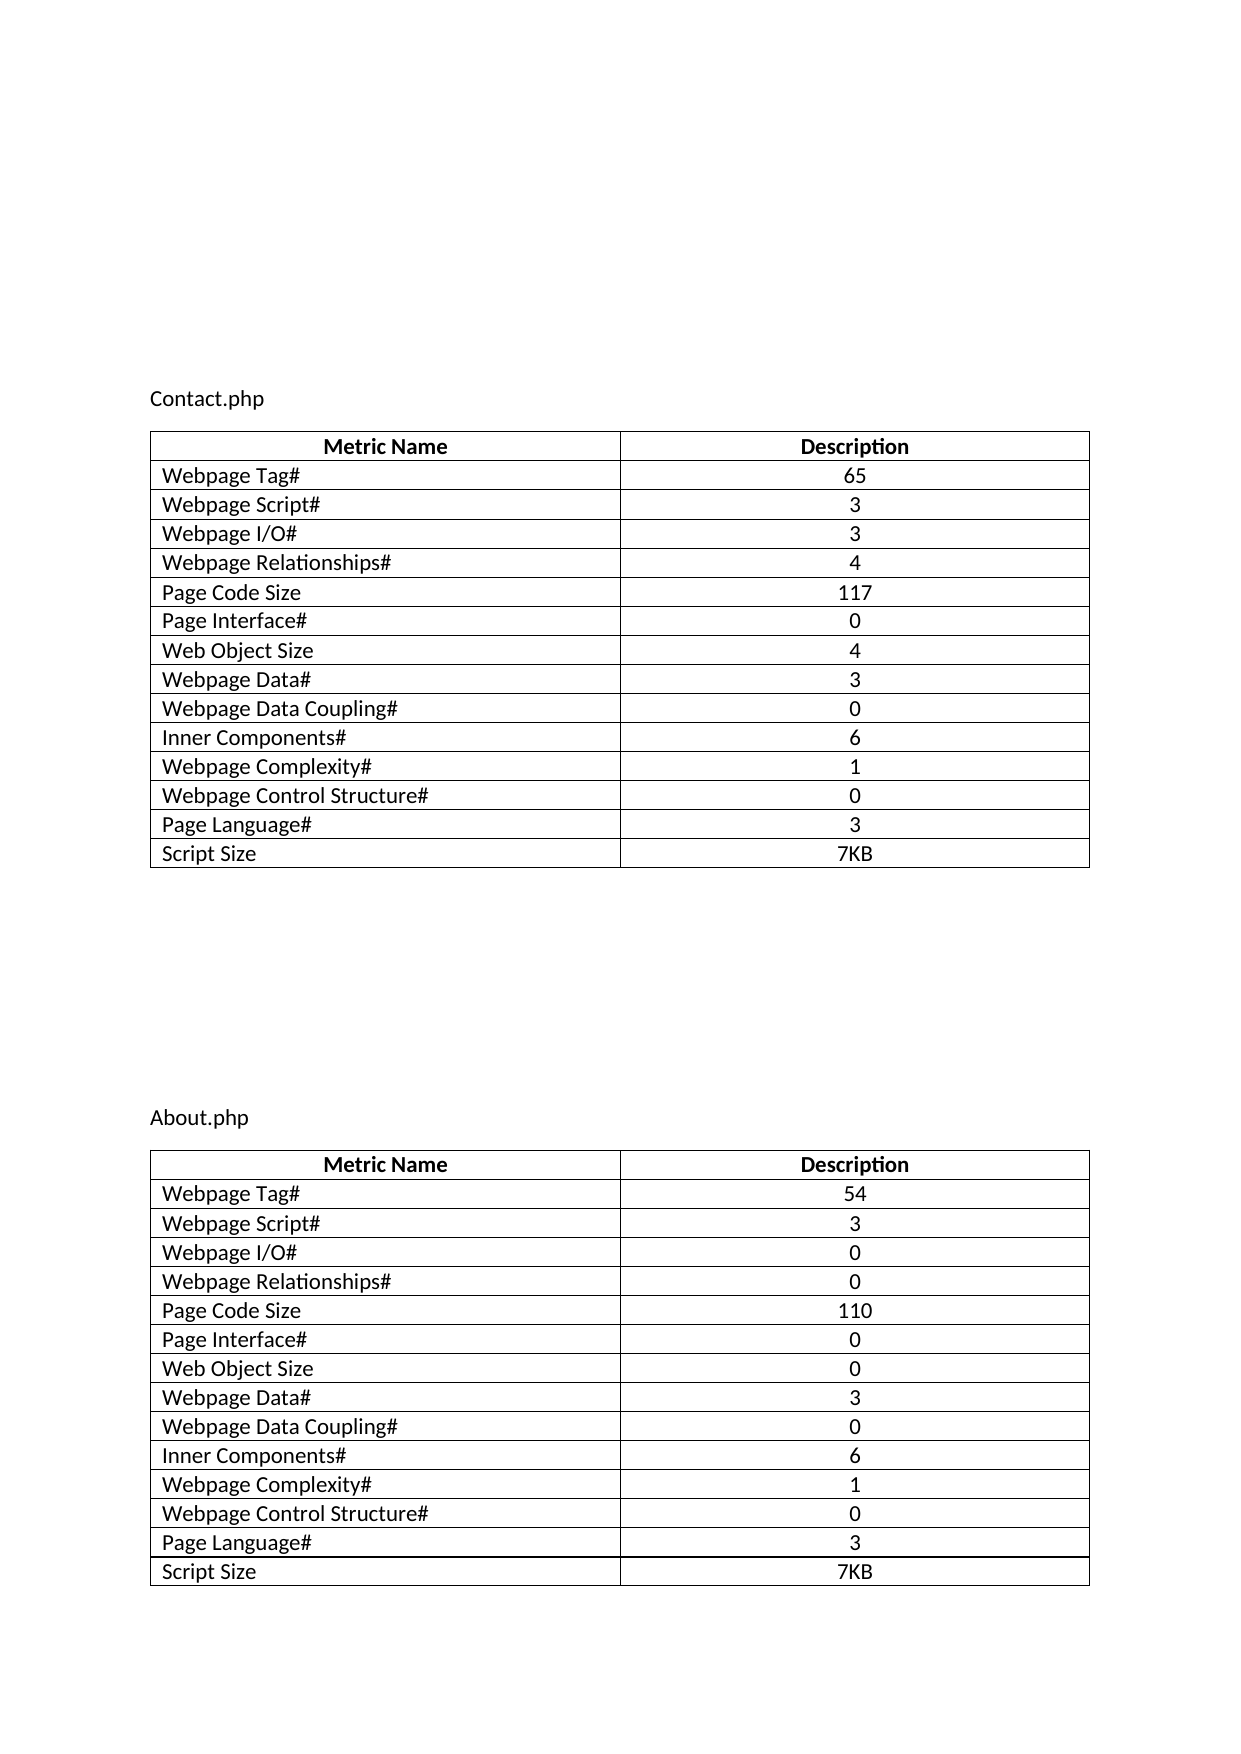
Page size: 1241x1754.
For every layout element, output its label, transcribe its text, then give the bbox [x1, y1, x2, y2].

table_cell 7KB [621, 839, 1089, 867]
table_cell Webpage Control Structure# [151, 781, 620, 809]
table_cell 3 [621, 490, 1089, 518]
text About.php [150, 1103, 1090, 1131]
table_cell 0 [621, 1412, 1089, 1440]
table_cell Script Size [151, 839, 620, 867]
table_cell 0 [621, 1238, 1089, 1266]
table_cell Page Interface# [151, 1325, 620, 1353]
table_cell Webpage Script# [151, 1209, 620, 1237]
table_cell Page Language# [151, 810, 620, 838]
table_cell 1 [621, 752, 1089, 780]
table_cell Page Language# [151, 1528, 620, 1556]
table_cell 3 [621, 810, 1089, 838]
table_cell 4 [621, 636, 1089, 664]
table_cell 3 [621, 665, 1089, 693]
table_cell 7KB [621, 1558, 1089, 1585]
table_cell 110 [621, 1296, 1089, 1324]
table_cell 3 [621, 520, 1089, 547]
table_cell Page Code Size [151, 578, 620, 606]
table_cell Webpage Complexity# [151, 752, 620, 780]
table_cell Page Interface# [151, 607, 620, 635]
table_cell Webpage Tag# [151, 461, 620, 489]
table_cell 3 [621, 1383, 1089, 1411]
table_cell 3 [621, 1209, 1089, 1237]
table_cell Webpage Data Coupling# [151, 694, 620, 722]
table_cell 6 [621, 723, 1089, 751]
table_cell Webpage I/O# [151, 1238, 620, 1266]
table_cell Webpage Data Coupling# [151, 1412, 620, 1440]
table_cell 4 [621, 549, 1089, 577]
table_cell 0 [621, 1267, 1089, 1295]
table_cell 1 [621, 1470, 1089, 1498]
table_cell Webpage Relationships# [151, 1267, 620, 1295]
table_cell Webpage Data# [151, 1383, 620, 1411]
table_header Metric Name [151, 432, 620, 460]
table_cell Webpage Relationships# [151, 549, 620, 577]
table_header Metric Name [151, 1151, 620, 1178]
table_cell Web Object Size [151, 1354, 620, 1382]
table_header Description [621, 432, 1089, 460]
table_cell Script Size [151, 1558, 620, 1585]
table_cell Web Object Size [151, 636, 620, 664]
table_cell 54 [621, 1180, 1089, 1208]
table_cell Webpage Script# [151, 490, 620, 518]
table_cell Page Code Size [151, 1296, 620, 1324]
table_cell 0 [621, 1354, 1089, 1382]
table_cell 0 [621, 694, 1089, 722]
table_header Description [621, 1151, 1089, 1178]
table_cell Inner Components# [151, 723, 620, 751]
text Contact.php [150, 384, 1090, 412]
table_cell 0 [621, 607, 1089, 635]
table_cell Webpage Data# [151, 665, 620, 693]
table_cell 3 [621, 1528, 1089, 1556]
table_cell 0 [621, 781, 1089, 809]
table_cell 117 [621, 578, 1089, 606]
table_cell Inner Components# [151, 1441, 620, 1469]
table_cell 0 [621, 1325, 1089, 1353]
table_cell 0 [621, 1499, 1089, 1527]
table_cell Webpage Complexity# [151, 1470, 620, 1498]
table_cell 6 [621, 1441, 1089, 1469]
table_cell Webpage I/O# [151, 520, 620, 547]
table_cell 65 [621, 461, 1089, 489]
table_cell Webpage Control Structure# [151, 1499, 620, 1527]
table_cell Webpage Tag# [151, 1180, 620, 1208]
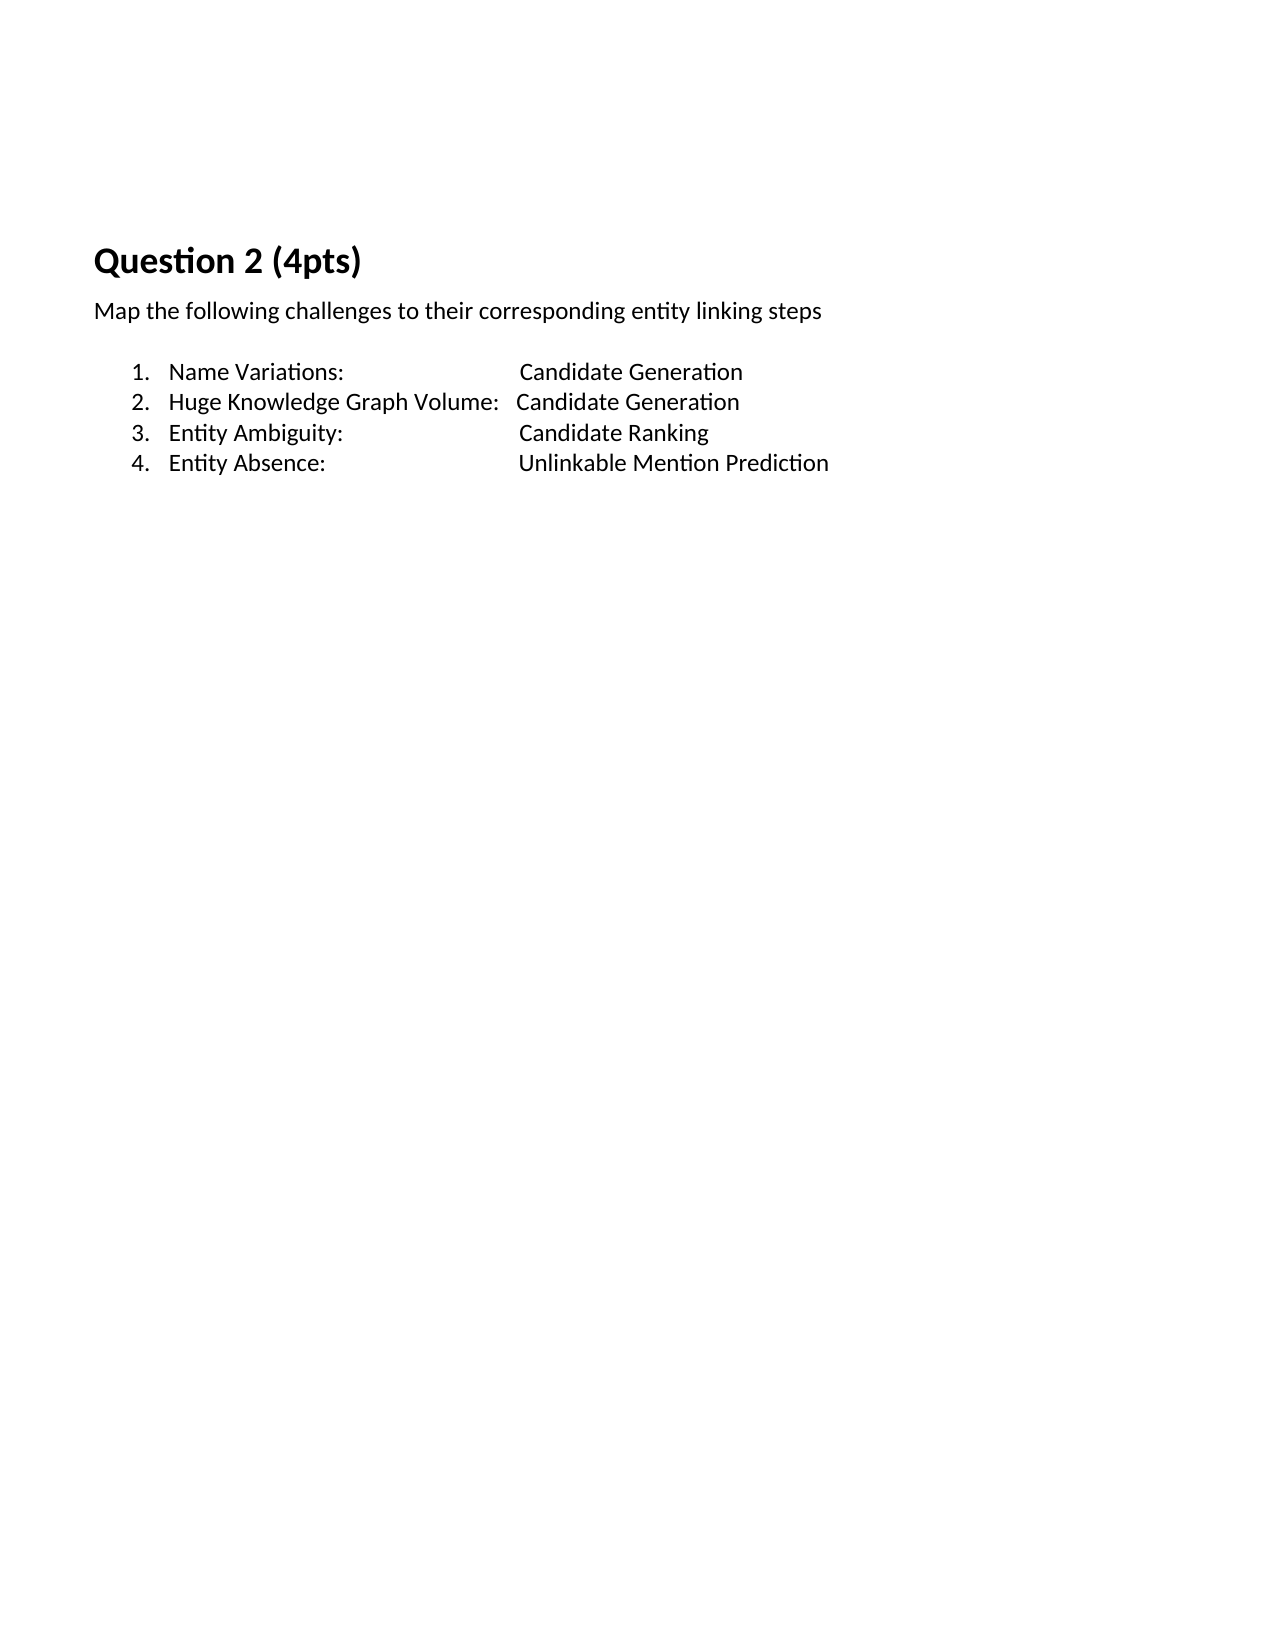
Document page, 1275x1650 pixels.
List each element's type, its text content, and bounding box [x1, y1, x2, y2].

text Map the following challenges to their corresponding entity linking steps [94, 295, 1125, 325]
list Huge Knowledge Graph Volume: Candidate Generation [131, 386, 1125, 417]
list Entity Ambiguity: Candidate Ranking [131, 417, 1125, 447]
list Entity Absence: Unlinkable Mention Prediction [131, 447, 1125, 478]
list Name Variations: Candidate Generation [131, 356, 1125, 386]
subtitle Question 2 (4pts) [94, 237, 1125, 283]
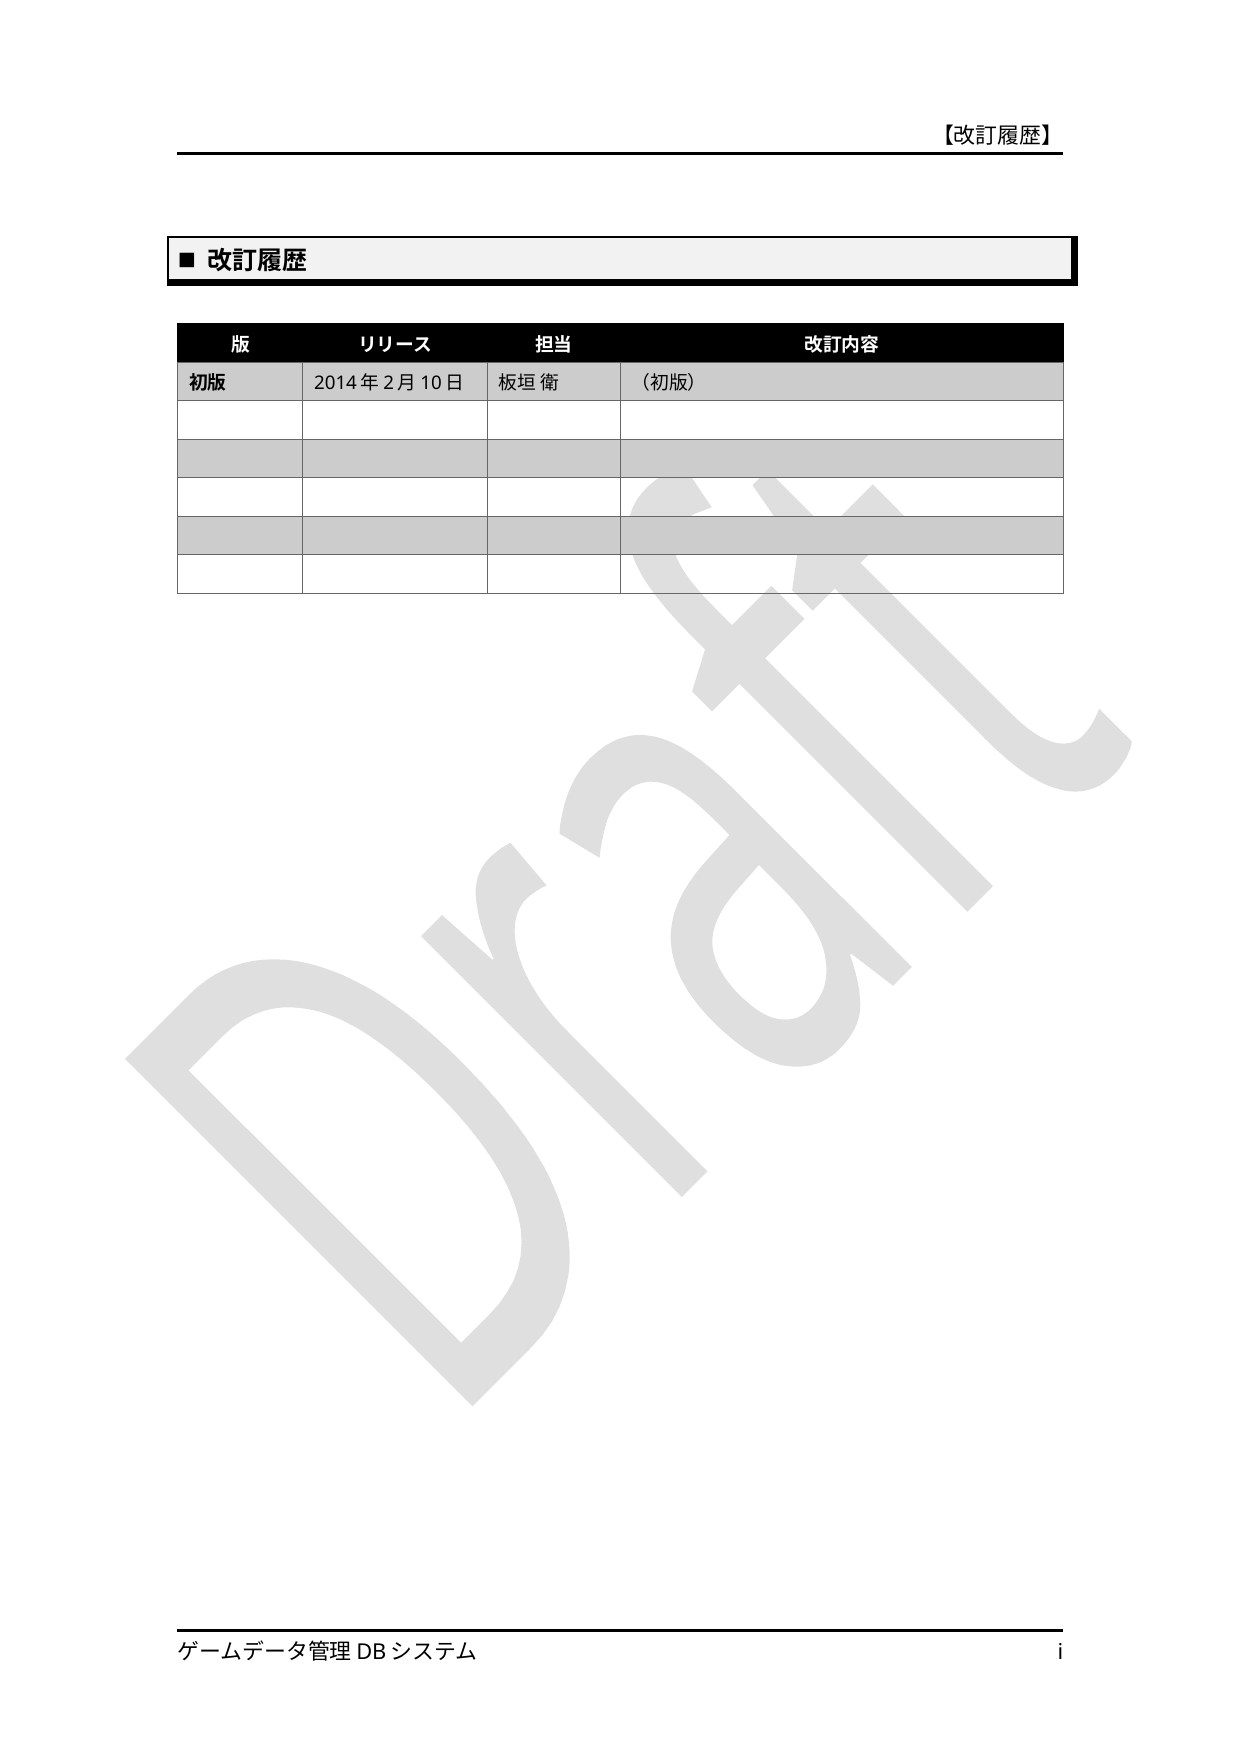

•••

» **Requirement**: Wherever the string "Complexity" occurs in the records above, copy that line.

» **Reply**:
table_cell Webpage Complexity# [151, 752, 620, 780]
table_cell Webpage Complexity# [151, 1470, 620, 1498]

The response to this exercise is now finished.